*What the task requires*:
Copy the entries below word for word, minus the pictures.

——

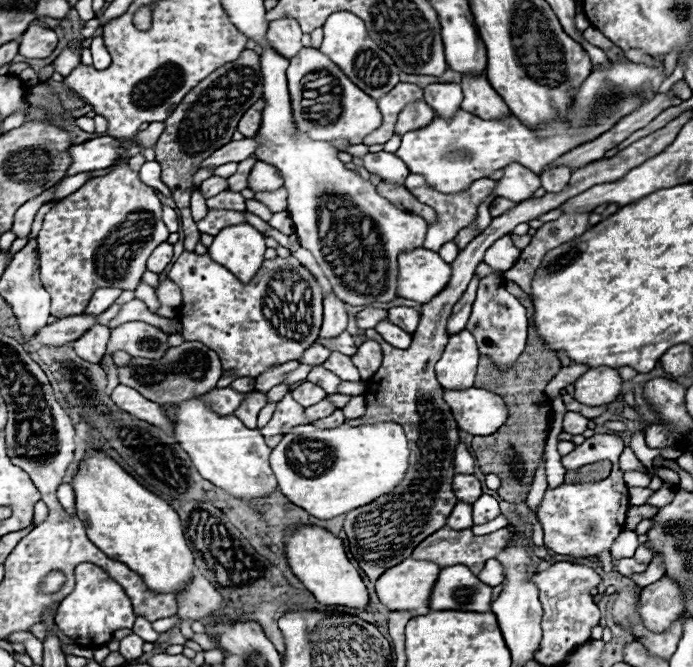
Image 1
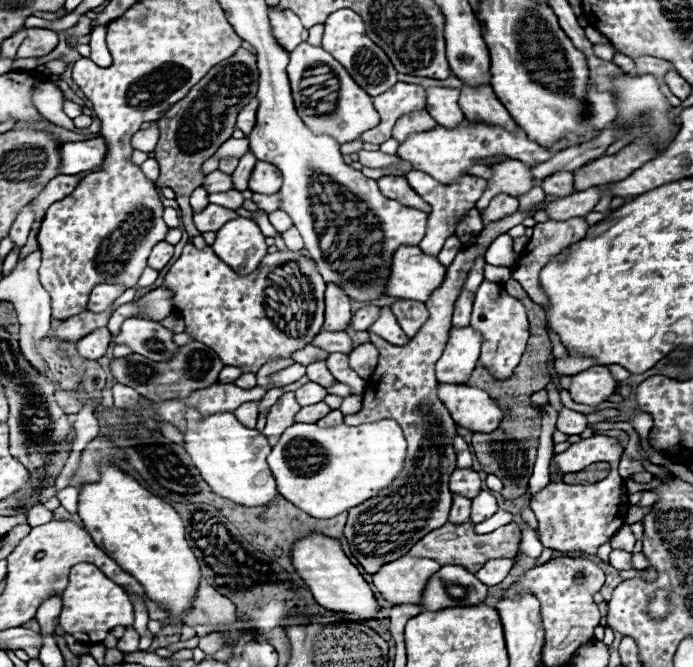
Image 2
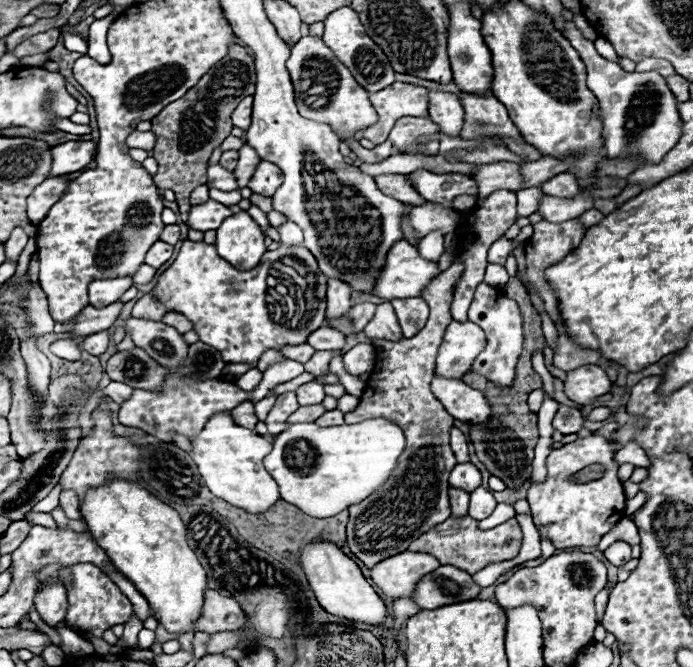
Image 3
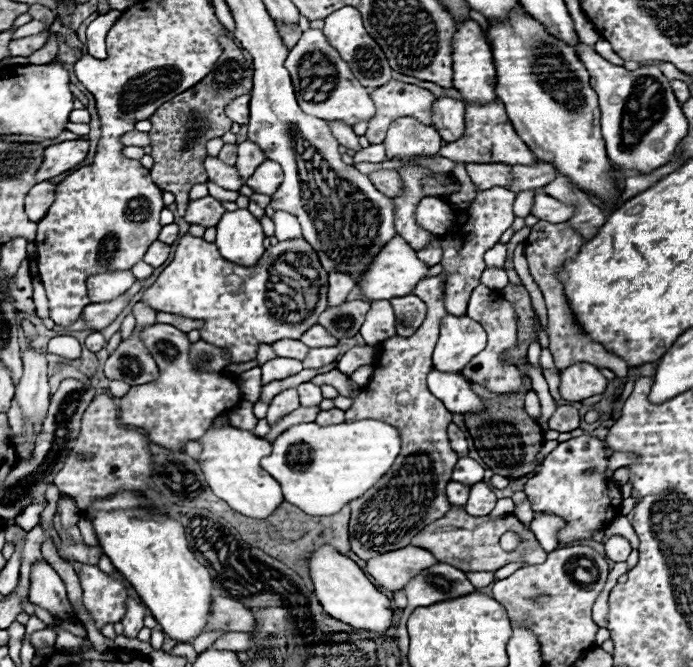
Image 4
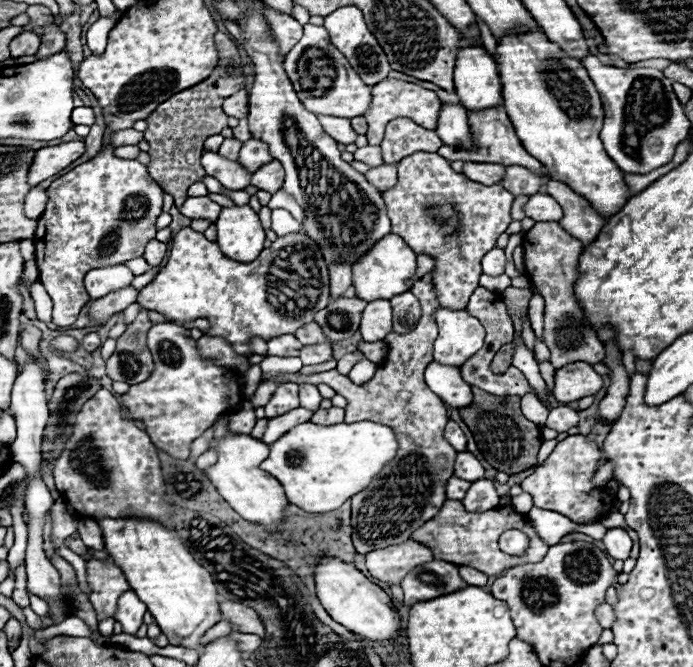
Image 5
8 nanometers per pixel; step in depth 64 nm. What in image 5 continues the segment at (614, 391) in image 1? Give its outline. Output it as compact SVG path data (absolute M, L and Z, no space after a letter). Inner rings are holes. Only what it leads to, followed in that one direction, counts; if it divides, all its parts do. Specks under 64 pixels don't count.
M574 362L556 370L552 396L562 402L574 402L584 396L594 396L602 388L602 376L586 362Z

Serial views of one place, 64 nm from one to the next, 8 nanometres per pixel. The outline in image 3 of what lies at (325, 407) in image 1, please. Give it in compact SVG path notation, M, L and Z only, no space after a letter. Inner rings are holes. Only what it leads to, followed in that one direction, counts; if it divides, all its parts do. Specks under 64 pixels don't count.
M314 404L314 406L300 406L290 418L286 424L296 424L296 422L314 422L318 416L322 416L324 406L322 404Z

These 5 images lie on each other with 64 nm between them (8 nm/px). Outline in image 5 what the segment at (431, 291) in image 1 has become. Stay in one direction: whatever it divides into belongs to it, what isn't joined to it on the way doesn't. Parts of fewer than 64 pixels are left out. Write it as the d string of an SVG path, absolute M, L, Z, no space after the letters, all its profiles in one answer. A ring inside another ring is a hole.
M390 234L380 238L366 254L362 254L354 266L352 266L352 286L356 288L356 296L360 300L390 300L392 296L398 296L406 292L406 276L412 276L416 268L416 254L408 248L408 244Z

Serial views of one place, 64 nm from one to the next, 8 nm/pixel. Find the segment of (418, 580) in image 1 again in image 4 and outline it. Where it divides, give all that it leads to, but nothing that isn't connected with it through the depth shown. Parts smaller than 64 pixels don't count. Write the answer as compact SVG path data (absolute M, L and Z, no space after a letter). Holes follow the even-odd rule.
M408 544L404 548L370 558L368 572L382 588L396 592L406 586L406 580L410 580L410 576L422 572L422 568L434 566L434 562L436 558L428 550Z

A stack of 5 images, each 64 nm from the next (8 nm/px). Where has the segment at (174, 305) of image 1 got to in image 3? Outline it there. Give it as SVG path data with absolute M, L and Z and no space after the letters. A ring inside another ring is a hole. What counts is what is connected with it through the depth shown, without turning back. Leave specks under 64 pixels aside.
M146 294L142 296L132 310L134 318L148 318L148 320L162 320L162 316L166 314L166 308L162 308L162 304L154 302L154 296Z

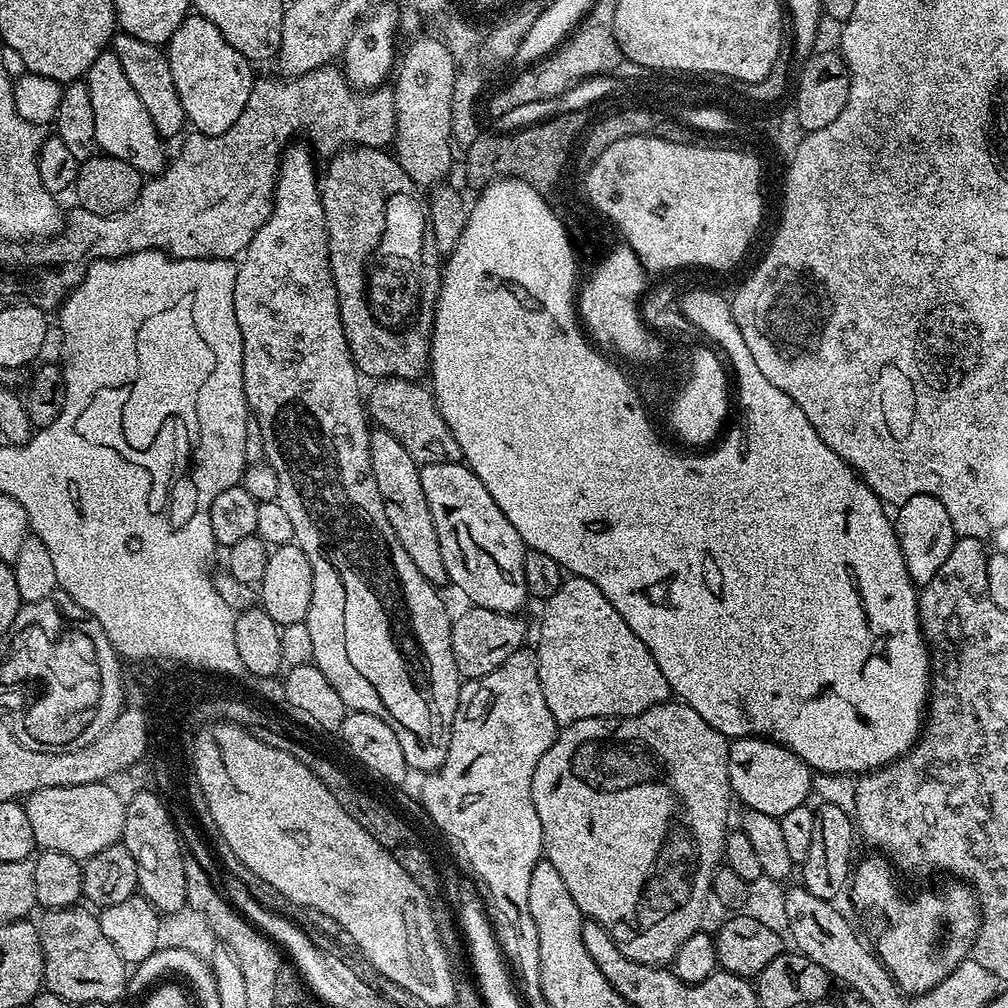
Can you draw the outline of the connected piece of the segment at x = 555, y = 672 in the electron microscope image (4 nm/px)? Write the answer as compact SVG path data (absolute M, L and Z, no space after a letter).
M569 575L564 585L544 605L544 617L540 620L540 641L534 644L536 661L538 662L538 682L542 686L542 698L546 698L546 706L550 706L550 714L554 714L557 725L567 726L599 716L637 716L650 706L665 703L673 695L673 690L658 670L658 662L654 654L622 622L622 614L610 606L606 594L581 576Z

——

*Answer space*:
Image 1
Image 2
Image 3
Image 4
Image 5
8 nanometers per pixel; step in depth 64 nm. What in image 5 continues the segment at (614, 391) in image 1? Give its outline. Output it as compact SVG path data (absolute M, L and Z, no space after a letter). Inner rings are holes. Only what it leads to, followed in that one direction, counts; if it divides, all its parts do. Specks under 64 pixels don't count.
M574 362L556 370L552 396L562 402L574 402L584 396L594 396L602 388L602 376L586 362Z

Serial views of one place, 64 nm from one to the next, 8 nanometres per pixel. The outline in image 3 of what lies at (325, 407) in image 1, please. Give it in compact SVG path notation, M, L and Z only, no space after a letter. Inner rings are holes. Only what it leads to, followed in that one direction, counts; if it divides, all its parts do. Specks under 64 pixels don't count.
M314 404L314 406L300 406L290 418L286 424L296 424L296 422L314 422L318 416L322 416L324 406L322 404Z

These 5 images lie on each other with 64 nm between them (8 nm/px). Outline in image 5 what the segment at (431, 291) in image 1 has become. Stay in one direction: whatever it divides into belongs to it, what isn't joined to it on the way doesn't. Parts of fewer than 64 pixels are left out. Write it as the d string of an SVG path, absolute M, L, Z, no space after the letters, all its profiles in one answer. A ring inside another ring is a hole.
M390 234L380 238L366 254L362 254L354 266L352 266L352 286L356 288L356 296L360 300L390 300L392 296L398 296L406 292L406 276L412 276L416 268L416 254L408 248L408 244Z

Serial views of one place, 64 nm from one to the next, 8 nm/pixel. Find the segment of (418, 580) in image 1 again in image 4 and outline it. Where it divides, give all that it leads to, but nothing that isn't connected with it through the depth shown. Parts smaller than 64 pixels don't count. Write the answer as compact SVG path data (absolute M, L and Z, no space after a letter). Holes follow the even-odd rule.
M408 544L404 548L370 558L368 572L382 588L396 592L406 586L406 580L410 580L410 576L422 572L422 568L434 566L434 562L436 558L428 550Z

A stack of 5 images, each 64 nm from the next (8 nm/px). Where has the segment at (174, 305) of image 1 got to in image 3? Outline it there. Give it as SVG path data with absolute M, L and Z and no space after the letters. A ring inside another ring is a hole. What counts is what is connected with it through the depth shown, without turning back. Leave specks under 64 pixels aside.
M146 294L142 296L132 310L134 318L148 318L148 320L162 320L162 316L166 314L166 308L162 308L162 304L154 302L154 296Z

Can you draw the outline of the connected piece of the segment at x = 555, y = 672 in the electron microscope image (4 nm/px)? Write the answer as compact SVG path data (absolute M, L and Z, no space after a letter).
M569 575L564 585L544 605L544 617L540 620L540 641L534 644L536 661L538 662L538 682L542 686L542 698L546 698L546 706L550 706L550 714L554 714L557 725L567 726L599 716L637 716L650 706L665 703L673 695L673 690L658 670L658 662L654 654L622 622L622 614L610 606L606 594L581 576Z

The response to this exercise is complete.